**SUPPLIED RECORDS**
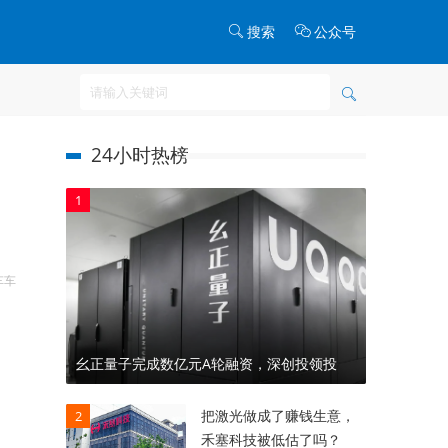
搜索
公众号
24小时热榜
1
车车
幺正量子完成数亿元A轮融资，深创投领投
把激光做成了赚钱生意，
2
禾塞科技被低估了吗？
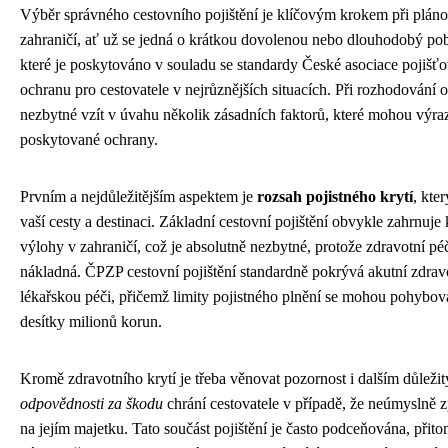
Výběr správného cestovního pojištění je klíčovým krokem při pláno
zahraničí, ať už se jedná o krátkou dovolenou nebo dlouhodobý po
které je poskytováno v souladu se standardy České asociace pojišť
ochranu pro cestovatele v nejrůznějších situacích. Při rozhodování 
nezbytné vzít v úvahu několik zásadních faktorů, které mohou výraz
poskytované ochrany.
Prvním a nejdůležitějším aspektem je
rozsah pojistného krytí
, kte
vaší cesty a destinaci. Základní cestovní pojištění obvykle zahrnuje
výlohy v zahraničí, což je absolutně nezbytné, protože zdravotní p
nákladná. ČPZP cestovní pojištění standardně pokrývá akutní zdrav
lékařskou péči, přičemž limity pojistného plnění se mohou pohybov
desítky milionů korun.
Kromě zdravotního krytí je třeba věnovat pozornost i dalším důleži
odpovědnosti za škodu
chrání cestovatele v případě, že neúmyslně z
na jejím majetku. Tato součást pojištění je často podceňována, přit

**HOW TO COMPLETE THIS TASK**
Rewrite the lines beginning with the line containing "Výběr správného cestovního" and continuing through the end of the records. Change "cestovatele" to "turisty" and leave everything else as it is.

**WRITTEN REPLY**
Výběr správného cestovního pojištění je klíčovým krokem při pláno
zahraničí, ať už se jedná o krátkou dovolenou nebo dlouhodobý po
které je poskytováno v souladu se standardy České asociace pojišť
ochranu pro turisty v nejrůznějších situacích. Při rozhodování 
nezbytné vzít v úvahu několik zásadních faktorů, které mohou výraz
poskytované ochrany.
Prvním a nejdůležitějším aspektem je
rozsah pojistného krytí
, kte
vaší cesty a destinaci. Základní cestovní pojištění obvykle zahrnuje
výlohy v zahraničí, což je absolutně nezbytné, protože zdravotní p
nákladná. ČPZP cestovní pojištění standardně pokrývá akutní zdrav
lékařskou péči, přičemž limity pojistného plnění se mohou pohybov
desítky milionů korun.
Kromě zdravotního krytí je třeba věnovat pozornost i dalším důleži
odpovědnosti za škodu
chrání turisty v případě, že neúmyslně z
na jejím majetku. Tato součást pojištění je často podceňována, přit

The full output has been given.